July 27, 2021geopoliticsinformation age

Why China is attacking its consumer internet companies

Because size, reach and control of consumer data gives them narrative power. Xi is pre-empting threats to the Communist Party's monopoly on political power.

At first glance it does not make sense. Why is the Chinese government deliberately attacking some of its biggest and most successful internet companies?

Jack Ma — despite his reinvention into a cheerleader of the Chinese Communist Party — was the first big name to fall. Beijing’s attack on Didi soon after its US IPO came next. This seemed doubly inexplicable because the political risk on investments in Chinese companies went up, putting a dampener on the terms on the money Chinese firms could raise from Western capital markets. The list goes on: Tencent, Baidu, ByteDance and a host of other companies have been targeted for various infractions and violations by Chinese regulators. At a time when China is engaged in a tech war with the United States, why is Beijing shooting the strongest players on its own side?

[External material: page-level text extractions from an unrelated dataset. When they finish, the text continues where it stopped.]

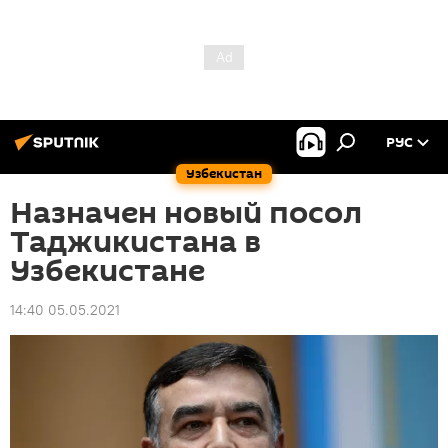
РУС
Узбекистан
Назначен новый посол
Таджикистана в
Узбекистане
14:40 05.05.2021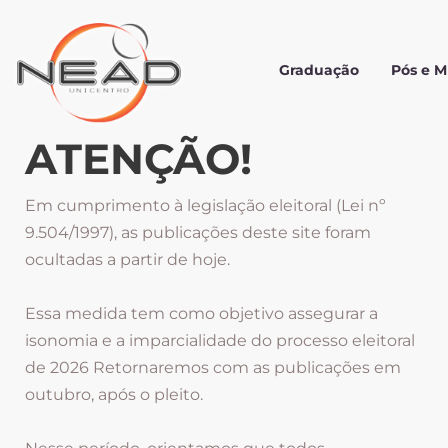
Graduação
Pós e 
ATENÇÃO!
Em cumprimento à legislação eleitoral (Lei nº
9.504/1997), as publicações deste site foram
ocultadas a partir de hoje.
Essa medida tem como objetivo assegurar a
isonomia e a imparcialidade do processo eleitoral
de 2026 Retornaremos com as publicações em
outubro, após o pleito.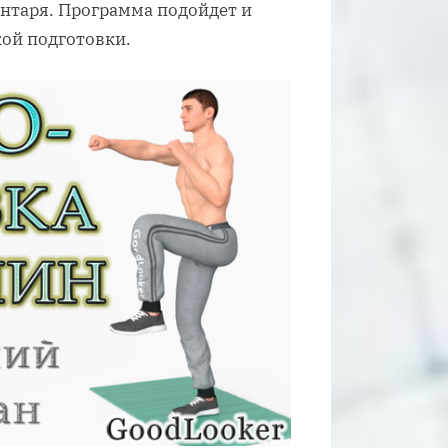
нтаря. Программа подойдет и
ой подготовки.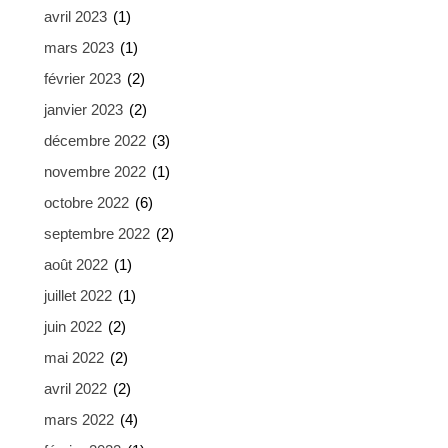
avril 2023
(1)
mars 2023
(1)
février 2023
(2)
janvier 2023
(2)
décembre 2022
(3)
novembre 2022
(1)
octobre 2022
(6)
septembre 2022
(2)
août 2022
(1)
juillet 2022
(1)
juin 2022
(2)
mai 2022
(2)
avril 2022
(2)
mars 2022
(4)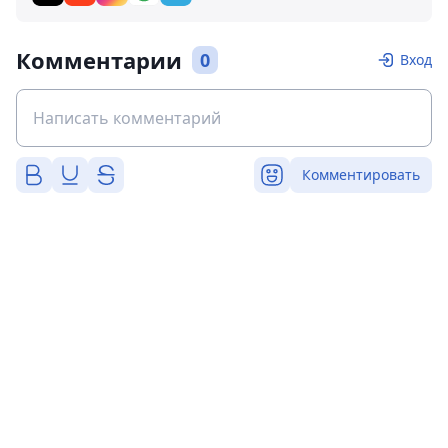
Комментарии
0
Вход
Комментировать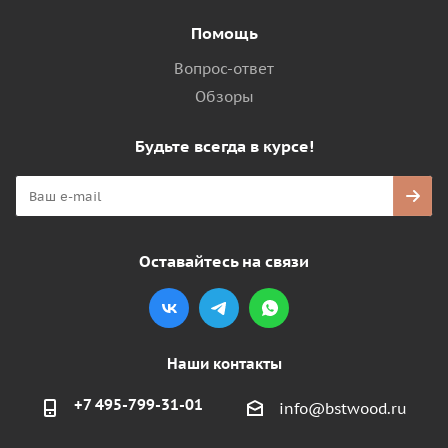
Помощь
Вопрос-ответ
Обзоры
Будьте всегда в курсе!
Оставайтесь на связи
Наши контакты
+7 495-799-31-01
info@bstwood.ru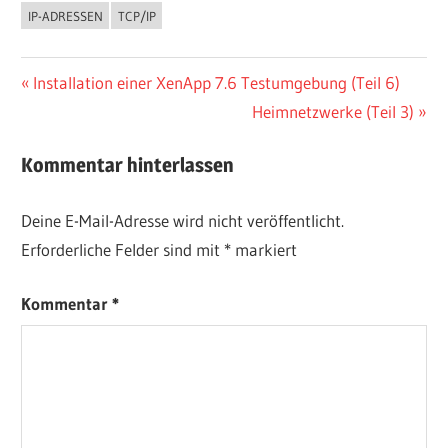
IP-ADRESSEN
TCP/IP
Beitragsnavigation
Vorheriger
Installation einer XenApp 7.6 Testumgebung (Teil 6)
Beitrag:
Nächster
Heimnetzwerke (Teil 3)
Beitrag:
Kommentar hinterlassen
Deine E-Mail-Adresse wird nicht veröffentlicht.
Erforderliche Felder sind mit
*
markiert
Kommentar
*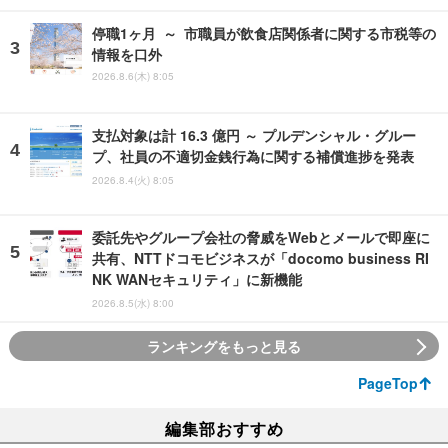
停職1ヶ月 ～ 市職員が飲食店関係者に関する市税等の
情報を口外
2026.8.6(木) 8:05
支払対象は計 16.3 億円 ～ プルデンシャル・グルー
プ、社員の不適切金銭行為に関する補償進捗を発表
2026.8.4(火) 8:05
委託先やグループ会社の脅威をWebとメールで即座に
共有、NTTドコモビジネスが「docomo business RI
NK WANセキュリティ」に新機能
2026.8.5(水) 8:00
ランキングをもっと見る
PageTop
編集部おすすめ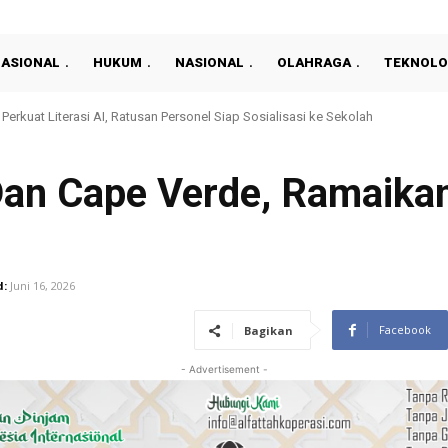
NASIONAL
HUKUM
NASIONAL
OLAHRAGA
TEKNOLO
residen 2026: Persija Kalahkan Arema 3-1 Dan Raih Peringkat Ketiga
Dan Cape Verde, Ramaika
d:
Juni 16, 2026
Facebook
Bagikan
- Advertisement -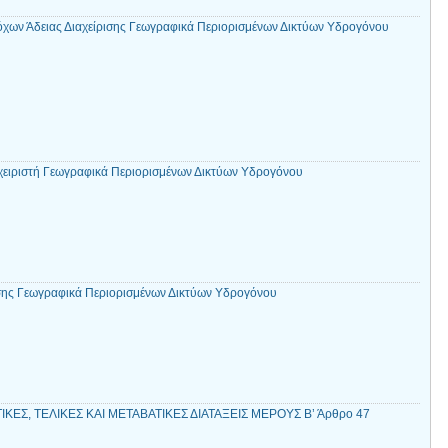
χων Άδειας Διαχείρισης Γεωγραφικά Περιορισμένων Δικτύων Υδρογόνου
χειριστή Γεωγραφικά Περιορισμένων Δικτύων Υδρογόνου
σης Γεωγραφικά Περιορισμένων Δικτύων Υδρογόνου
ΚΕΣ, ΤΕΛΙΚΕΣ ΚΑΙ ΜΕΤΑΒΑΤΙΚΕΣ ΔΙΑΤΑΞΕΙΣ ΜΕΡΟΥΣ Β’ Άρθρο 47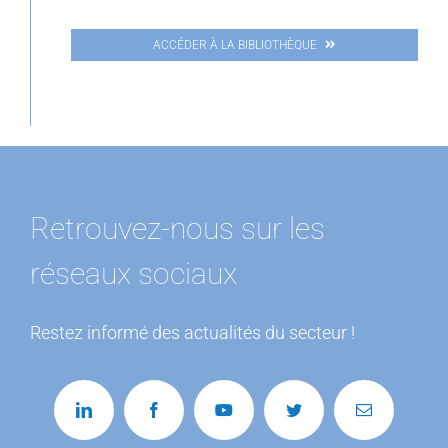
ACCÉDER À LA BIBLIOTHÈQUE
Retrouvez-nous sur les
réseaux sociaux
Restez informé des actualités du secteur !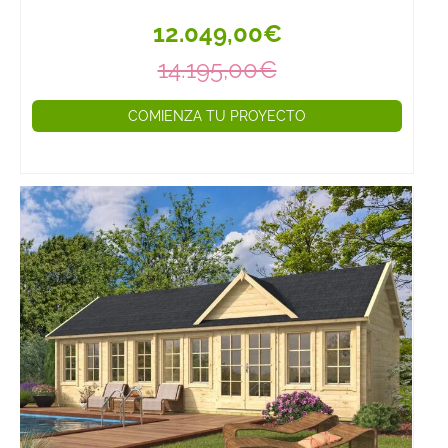
12.049,00€
14.195,00€
COMIENZA TU PROYECTO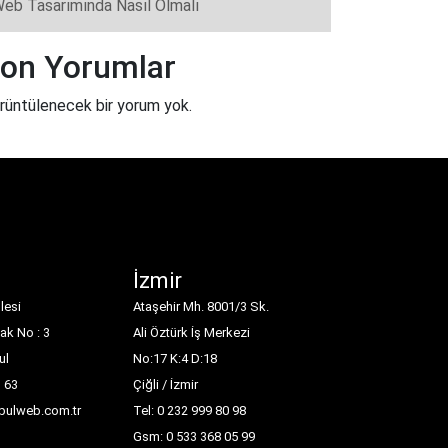
eb Tasarımında Nasıl Olmalı
on Yorumlar
rüntülenecek bir yorum yok.
İzmir
lesi
Ataşehir Mh. 8001/3 Sk.
ak No : 3
Ali Öztürk İş Merkezi
ul
No:17 K:4 D:18
1 63
Çiğli / İzmir
nbulweb.com.tr
Tel: 0 232 999 80 98
Gsm: 0 533 368 05 99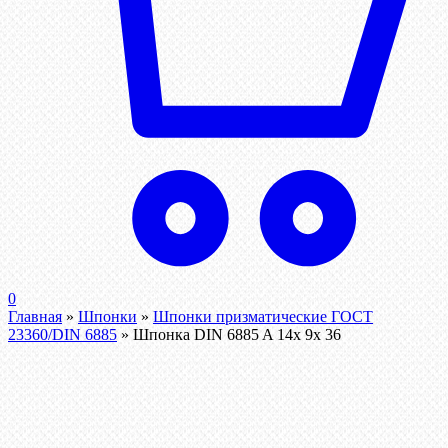
0
Главная
»
Шпонки
»
Шпонки призматические ГОСТ
23360/DIN 6885
»
Шпонка DIN 6885 A 14x 9x 36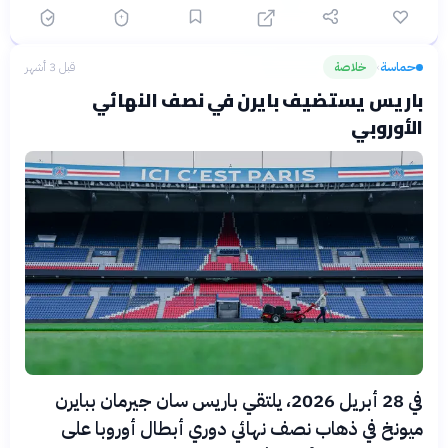
حماسة
خلاصة
قبل 3 أشهر
›
باريس يستضيف بايرن في نصف النهائي
الأوروبي
في 28 أبريل 2026، يلتقي باريس سان جيرمان ببايرن
ميونخ في ذهاب نصف نهائي دوري أبطال أوروبا على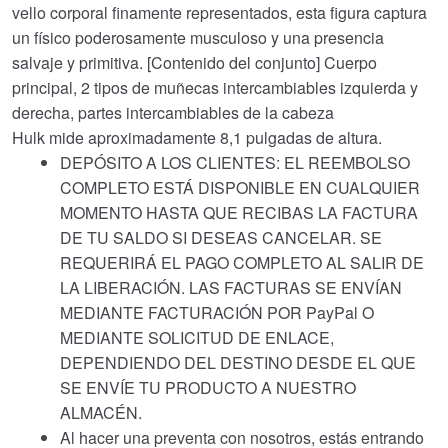
vello corporal finamente representados, esta figura captura
un físico poderosamente musculoso y una presencia
salvaje y primitiva. [Contenido del conjunto] Cuerpo
principal, 2 tipos de muñecas intercambiables izquierda y
derecha, partes intercambiables de la cabeza
Hulk mide aproximadamente 8,1 pulgadas de altura.
DEPÓSITO A LOS CLIENTES: EL REEMBOLSO
COMPLETO ESTÁ DISPONIBLE EN CUALQUIER
MOMENTO HASTA QUE RECIBAS LA FACTURA
DE TU SALDO SI DESEAS CANCELAR. SE
REQUERIRÁ EL PAGO COMPLETO AL SALIR DE
LA LIBERACIÓN. LAS FACTURAS SE ENVÍAN
MEDIANTE FACTURACIÓN POR PayPal O
MEDIANTE SOLICITUD DE ENLACE,
DEPENDIENDO DEL DESTINO DESDE EL QUE
SE ENVÍE TU PRODUCTO A NUESTRO
ALMACÉN.
Al hacer una preventa con nosotros, estás entrando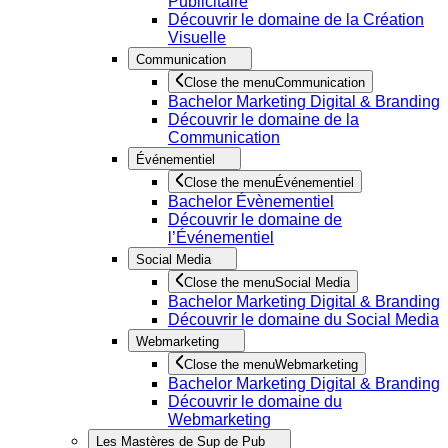
Publicitaire
Découvrir le domaine de la Création
Visuelle
Communication
Close the menu
Communication
Bachelor Marketing Digital & Branding
Découvrir le domaine de la
Communication
Événementiel
Close the menu
Événementiel
Bachelor Évènementiel
Découvrir le domaine de
l’Événementiel
Social Media
Close the menu
Social Media
Bachelor Marketing Digital & Branding
Découvrir le domaine du Social Media
Webmarketing
Close the menu
Webmarketing
Bachelor Marketing Digital & Branding
Découvrir le domaine du
Webmarketing
Les Mastères de Sup de Pub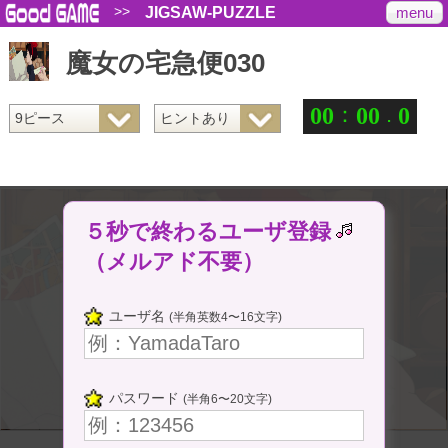
>>
menu
JIGSAW-PUZZLE
魔女の宅急便030
：
.
0
0
0
0
0
５秒で終わるユーザ登録
（メルアド不要）
ユーザ名
(半角英数4〜16文字)
パスワード
(半角6〜20文字)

Noah Smith attempts to explain this puzzle in his newsletter. His answer: Xi Jinping believes Chinese intellectual capacity is being wasted on frivolous consumer service companies while it really ought to be invested in strategic technology such as semiconductors, hardware and core stuff like artificial intelligence.

Now, it’s unclear if the opportunity costs of talent are so stark in China that the government must crack down on consumer internet companies in order to incentivise people to get into hardware. But Smith’s explanation is consistent with the popular view that China’s leaders are astute and inscrutable strategists who think really long term.

I first wrote about this issue in The Intersection, my fortnightly Mint column in April 2019.

Well, I don’t think they are any more astute or strategic-minded than politicians in other countries, although they project themselves that way, using inscrutability to their advantage. Their foreign policy and, as I recently noted, their recklessness in cyber attacks gives us cause to invoke Cipolla’s laws.

I spent a couple of weeks trying to answer this question until I realised that I had already answered it a couple of years ago.

The political power of technology platforms comes from their narrative power more than their market power; from mindshare more than market share.

My answer is simple: it’s about political power. In fact, if we frame the question differently, the answer becomes readily apparent: Why is the autocratic leader of the Chinese Communist Party attacking media companies that directly reach almost everyone in the country?” Because size, reach and control of consumer data gives them narrative power comparable to what the Party has. Further, the ability to tap foreign capital gives them more freedom, albeit of the kind with Chinese characteristics. The Party doesn’t like that. And Xi likes it even less. That is why he moved aggressively to pre-empt a challenge to the Party’s narrative dominance and preserve its monopoly on power.

China has been cracking down on prominent social media voices since before Xi became General Secretary. He just took it to a different level. Now that it has become clear that internet companies can use insights from customer data to manipulate what people think, believe and do, the Party is reining them in. It’s consistent with what it has been doing since Mao Zedong’s time: ruthlessly cutting down challenges to its hold on Chinese minds.

That’s it, folks. Nothing more to see here.

My colleagues at Takshashila are working on governance of transnational technology platforms. Check out our work.

PS. Beyond China, there is a legitimate case for liberal democracies to prevent any firm or entity from acquiring dominant narrative power. Governments are throwing anti-trust, national security and crime prevention statutes at transnational technology companies, but that is using an axe to drink soup. Sure, you’ve got to use the cutlery you have and you’ll probably taste some ministrone. But you might hurt yourself. And you’ll certainly look stupid.